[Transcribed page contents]

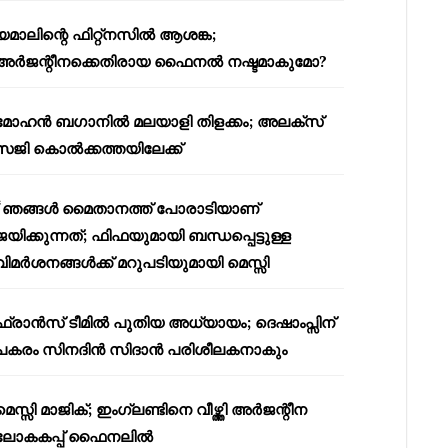
യമാലിന്റെ ഫിറ്റ്നസിൽ ആശങ്ക;
അർജന്റീനക്കെതിരായ ഫൈനൽ നഷ്ടമാകുമോ?
മോഹൻ ബഗാനിൽ മലയാളി തിളക്കം; അലക്സ്
സജി കൊൽക്കത്തയിലേക്ക്
“ഞങ്ങൾ മൈതാനത്ത് പോരാടിയാണ്
ജയിക്കുന്നത്; ഫിഫയുമായി ബന്ധപ്പെട്ടുള്ള
വിമർശനങ്ങൾക്ക് മറുപടിയുമായി മെസ്സി
ഫ്രാൻസ് ടീമിൽ പുതിയ അധ്യായം; ദെഷാംപ്സിന്
പകരം സിനദിൻ സിദാൻ പരിശീലകനാകും
മെസ്സി മാജിക്; ഇംഗ്ലണ്ടിനെ വീഴ്ത്തി അർജന്റീന
ലോകകപ്പ് ഫൈനലിൽ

## ABOUT THIS TASK
Read the entries above and find each line holding the word "അർജന". Copy it out.

## SOLUTION TO THIS TASK
അർജന്റീനക്കെതിരായ ഫൈനൽ നഷ്ടമാകുമോ?
മെസ്സി മാജിക്; ഇംഗ്ലണ്ടിനെ വീഴ്ത്തി അർജന്റീന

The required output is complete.